**Action item:** Lines from the beginning of the entries up to and including the one with "155 198 12.50" must be duplicated word for word; leave out all others.

Data records below:

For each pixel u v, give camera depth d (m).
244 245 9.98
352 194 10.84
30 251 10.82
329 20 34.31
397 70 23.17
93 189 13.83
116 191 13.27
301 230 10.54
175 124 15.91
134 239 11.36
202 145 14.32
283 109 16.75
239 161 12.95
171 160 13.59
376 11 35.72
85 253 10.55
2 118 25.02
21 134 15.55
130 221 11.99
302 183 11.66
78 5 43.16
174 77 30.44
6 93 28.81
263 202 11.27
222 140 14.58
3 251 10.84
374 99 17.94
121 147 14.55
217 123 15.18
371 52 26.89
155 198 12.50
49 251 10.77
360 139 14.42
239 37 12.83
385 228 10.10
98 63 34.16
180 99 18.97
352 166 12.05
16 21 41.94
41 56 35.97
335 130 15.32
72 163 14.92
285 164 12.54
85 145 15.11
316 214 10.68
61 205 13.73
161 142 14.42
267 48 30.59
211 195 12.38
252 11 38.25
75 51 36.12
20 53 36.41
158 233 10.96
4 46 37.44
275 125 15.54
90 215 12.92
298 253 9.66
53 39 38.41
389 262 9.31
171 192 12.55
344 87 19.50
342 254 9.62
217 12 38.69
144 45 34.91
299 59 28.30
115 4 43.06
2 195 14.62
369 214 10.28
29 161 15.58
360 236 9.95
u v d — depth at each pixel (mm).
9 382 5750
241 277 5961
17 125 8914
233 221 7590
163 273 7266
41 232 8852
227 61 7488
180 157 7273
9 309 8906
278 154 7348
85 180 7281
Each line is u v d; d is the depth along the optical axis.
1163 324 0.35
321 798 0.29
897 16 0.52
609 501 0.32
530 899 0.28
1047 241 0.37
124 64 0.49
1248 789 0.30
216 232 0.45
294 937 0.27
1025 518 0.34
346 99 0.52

End of Data records.

**Answer to this problem:**
For each pixel u v, give camera depth d (m).
244 245 9.98
352 194 10.84
30 251 10.82
329 20 34.31
397 70 23.17
93 189 13.83
116 191 13.27
301 230 10.54
175 124 15.91
134 239 11.36
202 145 14.32
283 109 16.75
239 161 12.95
171 160 13.59
376 11 35.72
85 253 10.55
2 118 25.02
21 134 15.55
130 221 11.99
302 183 11.66
78 5 43.16
174 77 30.44
6 93 28.81
263 202 11.27
222 140 14.58
3 251 10.84
374 99 17.94
121 147 14.55
217 123 15.18
371 52 26.89
155 198 12.50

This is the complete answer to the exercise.